Unfortunately the sort of future we seem to be heading into is the one in which you probably want to rent instead of own, and in which you should probably have as few taxable assets as possible. Japan's government has done about 20 years of what our government has just begun. There have been a number of net effects of this basket of policies (war on savers, war on home owners, war on all but the very poorest and the very richest) such as:

* younger generations staying at home longer and marrying later in life (thanks to policies that tax the bejeebus out of RE in order to support humongous government bailouts)

* younger generations (as well as the rest) are trending toward keeping less money in savings (thanks to near-zero interest rate policies)

* also thanks to high taxation rates and near-zero interest rates, people across all generations are trending toward less owned property (that can be taxed), less savings (which are discouraged), and more money spent on portable personal property that's not taxed

Armed with the pure folly of Keynesian economic nonsense, there's almost no limit the amount of harm a government can do to its people. Mind you, Japan began this sad journey as a homogeneous, hard-working nation of savers. We're starting the same journey from a far less advantageous position.

We should all get used to being a happy renters, not bitter renters.

consultant said...

I'm always struck by the number of people who blame govt. for all of our problems. As if the govt. was some alien race from another planet that landed in our midst and forced us to submit to certain conditions.

Govt. is "us". Or more precisely, govt. has become those people (politicians) who mostly do the bidding of large, powerful corporations and rich people.
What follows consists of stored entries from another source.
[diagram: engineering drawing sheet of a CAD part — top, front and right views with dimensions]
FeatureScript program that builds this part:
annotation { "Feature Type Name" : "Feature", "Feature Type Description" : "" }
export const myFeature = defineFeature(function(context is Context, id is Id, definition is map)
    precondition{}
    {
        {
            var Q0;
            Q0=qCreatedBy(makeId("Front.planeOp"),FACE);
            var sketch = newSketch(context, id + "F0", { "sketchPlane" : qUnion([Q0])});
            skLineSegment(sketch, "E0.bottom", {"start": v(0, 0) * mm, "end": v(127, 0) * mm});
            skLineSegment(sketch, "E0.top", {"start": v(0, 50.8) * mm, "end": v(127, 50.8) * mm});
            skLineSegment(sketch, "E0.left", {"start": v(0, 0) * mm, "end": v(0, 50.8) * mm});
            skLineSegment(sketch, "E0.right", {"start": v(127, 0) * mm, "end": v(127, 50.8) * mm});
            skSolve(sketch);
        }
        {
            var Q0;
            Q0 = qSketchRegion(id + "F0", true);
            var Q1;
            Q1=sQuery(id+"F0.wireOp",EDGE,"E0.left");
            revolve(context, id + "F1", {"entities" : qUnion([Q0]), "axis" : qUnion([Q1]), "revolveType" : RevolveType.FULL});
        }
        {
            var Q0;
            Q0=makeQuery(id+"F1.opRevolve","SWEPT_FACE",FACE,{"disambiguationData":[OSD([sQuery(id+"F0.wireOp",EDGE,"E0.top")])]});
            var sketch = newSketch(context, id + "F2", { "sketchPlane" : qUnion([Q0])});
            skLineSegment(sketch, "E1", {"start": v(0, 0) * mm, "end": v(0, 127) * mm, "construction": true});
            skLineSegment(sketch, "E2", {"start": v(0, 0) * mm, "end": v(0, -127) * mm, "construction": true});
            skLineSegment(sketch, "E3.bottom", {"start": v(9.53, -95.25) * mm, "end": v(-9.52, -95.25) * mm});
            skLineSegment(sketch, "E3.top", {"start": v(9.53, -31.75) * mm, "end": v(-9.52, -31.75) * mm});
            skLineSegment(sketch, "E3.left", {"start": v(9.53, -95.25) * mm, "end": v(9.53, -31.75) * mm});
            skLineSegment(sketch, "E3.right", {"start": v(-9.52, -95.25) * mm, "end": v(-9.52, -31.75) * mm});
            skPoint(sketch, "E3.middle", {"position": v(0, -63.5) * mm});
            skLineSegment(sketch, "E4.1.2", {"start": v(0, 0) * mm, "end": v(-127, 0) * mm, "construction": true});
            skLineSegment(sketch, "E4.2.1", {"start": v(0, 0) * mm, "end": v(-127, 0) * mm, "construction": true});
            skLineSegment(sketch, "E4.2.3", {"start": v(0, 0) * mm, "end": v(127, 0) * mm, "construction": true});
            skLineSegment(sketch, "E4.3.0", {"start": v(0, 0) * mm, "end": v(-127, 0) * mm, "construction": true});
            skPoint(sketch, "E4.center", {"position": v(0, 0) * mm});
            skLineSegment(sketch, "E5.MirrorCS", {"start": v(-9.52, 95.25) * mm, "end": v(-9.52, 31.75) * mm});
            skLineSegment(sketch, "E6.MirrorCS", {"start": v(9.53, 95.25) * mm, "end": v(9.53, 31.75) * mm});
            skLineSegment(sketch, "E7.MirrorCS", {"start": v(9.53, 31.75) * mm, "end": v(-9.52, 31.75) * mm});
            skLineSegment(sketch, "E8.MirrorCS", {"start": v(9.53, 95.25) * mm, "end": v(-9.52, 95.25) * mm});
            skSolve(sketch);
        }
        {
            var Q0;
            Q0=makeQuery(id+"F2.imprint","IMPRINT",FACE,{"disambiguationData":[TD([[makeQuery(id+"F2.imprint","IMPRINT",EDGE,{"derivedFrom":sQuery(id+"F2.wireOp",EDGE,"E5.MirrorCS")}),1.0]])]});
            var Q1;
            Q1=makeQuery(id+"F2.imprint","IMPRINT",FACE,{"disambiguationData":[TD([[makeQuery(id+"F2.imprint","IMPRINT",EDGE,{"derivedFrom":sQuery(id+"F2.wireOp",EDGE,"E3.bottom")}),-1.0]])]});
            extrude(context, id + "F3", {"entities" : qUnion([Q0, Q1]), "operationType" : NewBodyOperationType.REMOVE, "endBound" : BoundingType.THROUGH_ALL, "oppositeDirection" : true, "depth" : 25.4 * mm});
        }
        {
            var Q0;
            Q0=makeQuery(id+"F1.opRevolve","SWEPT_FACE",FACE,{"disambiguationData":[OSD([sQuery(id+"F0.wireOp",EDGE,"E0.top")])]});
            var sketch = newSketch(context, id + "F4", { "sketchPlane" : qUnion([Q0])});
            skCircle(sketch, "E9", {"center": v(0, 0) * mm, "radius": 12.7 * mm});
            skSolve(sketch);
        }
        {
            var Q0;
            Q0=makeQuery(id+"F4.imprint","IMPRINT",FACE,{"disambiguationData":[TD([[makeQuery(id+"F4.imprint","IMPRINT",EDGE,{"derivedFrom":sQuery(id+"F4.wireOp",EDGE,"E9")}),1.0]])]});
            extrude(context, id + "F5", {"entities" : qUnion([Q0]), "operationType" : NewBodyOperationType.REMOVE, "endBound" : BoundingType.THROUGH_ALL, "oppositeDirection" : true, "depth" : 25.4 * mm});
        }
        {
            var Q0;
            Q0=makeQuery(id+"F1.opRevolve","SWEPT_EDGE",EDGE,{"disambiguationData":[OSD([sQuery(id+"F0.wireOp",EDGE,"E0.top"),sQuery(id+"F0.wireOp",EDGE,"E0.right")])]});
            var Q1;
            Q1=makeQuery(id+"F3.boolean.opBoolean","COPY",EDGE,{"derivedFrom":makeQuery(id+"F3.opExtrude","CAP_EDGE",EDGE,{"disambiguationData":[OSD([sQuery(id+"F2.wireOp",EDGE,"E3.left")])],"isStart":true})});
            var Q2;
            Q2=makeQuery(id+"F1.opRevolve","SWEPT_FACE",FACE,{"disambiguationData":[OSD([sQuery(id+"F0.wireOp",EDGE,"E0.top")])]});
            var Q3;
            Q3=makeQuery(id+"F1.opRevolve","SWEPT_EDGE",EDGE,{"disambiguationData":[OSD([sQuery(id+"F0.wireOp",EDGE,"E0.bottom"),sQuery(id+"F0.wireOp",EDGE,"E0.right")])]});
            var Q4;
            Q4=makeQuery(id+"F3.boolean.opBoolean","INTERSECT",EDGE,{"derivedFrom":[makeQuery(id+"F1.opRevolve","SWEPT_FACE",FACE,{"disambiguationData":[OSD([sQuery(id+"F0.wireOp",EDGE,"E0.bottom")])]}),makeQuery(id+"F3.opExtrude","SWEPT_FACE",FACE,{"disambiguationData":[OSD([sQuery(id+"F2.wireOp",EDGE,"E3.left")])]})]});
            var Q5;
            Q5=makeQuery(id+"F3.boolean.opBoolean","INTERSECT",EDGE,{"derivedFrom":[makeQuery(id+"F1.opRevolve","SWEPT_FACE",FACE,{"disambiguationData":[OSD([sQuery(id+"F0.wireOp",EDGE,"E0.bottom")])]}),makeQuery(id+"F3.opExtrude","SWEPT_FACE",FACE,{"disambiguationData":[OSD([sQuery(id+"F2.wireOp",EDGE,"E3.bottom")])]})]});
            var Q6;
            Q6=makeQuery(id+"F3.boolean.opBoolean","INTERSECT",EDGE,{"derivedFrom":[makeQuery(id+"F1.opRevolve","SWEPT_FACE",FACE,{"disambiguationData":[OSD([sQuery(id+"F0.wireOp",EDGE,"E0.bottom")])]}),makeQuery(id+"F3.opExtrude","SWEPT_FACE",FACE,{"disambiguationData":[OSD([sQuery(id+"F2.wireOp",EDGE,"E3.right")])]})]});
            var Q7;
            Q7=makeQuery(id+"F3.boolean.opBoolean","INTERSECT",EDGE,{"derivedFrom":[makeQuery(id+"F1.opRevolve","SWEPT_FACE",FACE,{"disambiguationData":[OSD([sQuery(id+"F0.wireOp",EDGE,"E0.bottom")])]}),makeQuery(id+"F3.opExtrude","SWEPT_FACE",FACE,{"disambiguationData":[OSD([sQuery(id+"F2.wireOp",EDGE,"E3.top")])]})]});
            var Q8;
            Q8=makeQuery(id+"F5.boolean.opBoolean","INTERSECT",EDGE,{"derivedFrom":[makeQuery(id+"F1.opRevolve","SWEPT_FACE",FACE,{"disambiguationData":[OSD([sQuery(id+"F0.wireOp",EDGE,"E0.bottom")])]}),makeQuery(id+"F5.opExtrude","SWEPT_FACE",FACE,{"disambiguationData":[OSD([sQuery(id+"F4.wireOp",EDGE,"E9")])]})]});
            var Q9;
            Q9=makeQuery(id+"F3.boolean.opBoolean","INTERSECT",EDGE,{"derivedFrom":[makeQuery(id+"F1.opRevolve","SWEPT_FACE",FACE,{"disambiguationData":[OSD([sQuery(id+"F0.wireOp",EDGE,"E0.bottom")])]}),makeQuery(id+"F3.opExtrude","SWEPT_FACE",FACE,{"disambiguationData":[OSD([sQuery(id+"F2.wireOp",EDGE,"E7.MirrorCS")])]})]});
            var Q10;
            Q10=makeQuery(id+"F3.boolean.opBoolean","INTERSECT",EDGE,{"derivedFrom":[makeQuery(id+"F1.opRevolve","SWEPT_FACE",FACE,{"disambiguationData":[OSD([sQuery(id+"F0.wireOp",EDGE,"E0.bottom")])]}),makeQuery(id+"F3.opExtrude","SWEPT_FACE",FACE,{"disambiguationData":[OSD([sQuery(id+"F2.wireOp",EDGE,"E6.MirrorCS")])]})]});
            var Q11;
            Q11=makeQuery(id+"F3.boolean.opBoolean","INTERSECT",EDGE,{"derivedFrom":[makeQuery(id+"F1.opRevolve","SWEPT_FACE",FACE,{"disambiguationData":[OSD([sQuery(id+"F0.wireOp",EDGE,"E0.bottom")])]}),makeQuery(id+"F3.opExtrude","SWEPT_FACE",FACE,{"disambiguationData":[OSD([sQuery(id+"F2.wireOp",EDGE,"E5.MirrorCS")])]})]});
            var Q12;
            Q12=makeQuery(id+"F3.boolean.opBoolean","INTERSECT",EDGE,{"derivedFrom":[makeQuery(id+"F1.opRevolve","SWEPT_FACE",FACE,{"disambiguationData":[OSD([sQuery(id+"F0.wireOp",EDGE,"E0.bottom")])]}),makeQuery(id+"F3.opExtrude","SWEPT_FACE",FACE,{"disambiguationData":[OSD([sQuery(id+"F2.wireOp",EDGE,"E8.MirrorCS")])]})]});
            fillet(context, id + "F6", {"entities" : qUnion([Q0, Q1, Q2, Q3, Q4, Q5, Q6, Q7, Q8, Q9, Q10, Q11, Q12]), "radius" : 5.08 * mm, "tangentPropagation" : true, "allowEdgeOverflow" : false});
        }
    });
The rich and powerful have bought the govt.

This "take over" of our govt. by the wealthy and powerful has happened periodically throughout our history. For the last 40 years we've been held captive by neocon ideology that embraces this philosophy without ANY reservations.

What's interesting is how neocons have successfully sold this to people (i.e. those who are not rich or powerful) as a strategy for providing everyone more freedom and opportunity.

When Reagan, the modern patron saint of all conservatives, said he was going to get the govt. off your back, he didn't tell you he was then going to let corporations climb on it.

Today's corporate state is bringing back feudalism. How long before debtor prisons return?

After the revolution was won, the primary struggle in creating our new govt. was around the issue of power. The novel solution was to distribute power-govt., individual, financial-with checks and balances so as to discourage the concentration of power. That was the great fear-concentrated power.

The rise of the corporate state started well before the current resurgence of radical conservative governance. But the concentration of corporate power converges with the Republican philosophy of basically no checks on that power. Throw in corruptible leaders like Blagojevich and weak opposition parties like my Democrats, and you have a recipe for our current disaster.

This is seriously big, deep, dangerous stuff. I agree with you that it's going to take a movement of a lot of people to change things. We obviously can't afford to wait on our failed leadership if we want things to change.

What most people don't realize is that it will take, if history is any guide, many years to change our direction (time which we no longer have).

In the meantime, no crony capitalistic state has ever fared well for long.

Nudge said...

Hi Consultant .. sorry, did not think it was necessary to identify the government as being the shape and form of the leather-and-velvet glove wrapped around the big invisible hand that's presently squeezing the economy to its own benefit. Perhaps the distinction is necessary only for avid MSM followers?

Either way, “the government” or something making use of the powers of “the government” is doing persactly those things.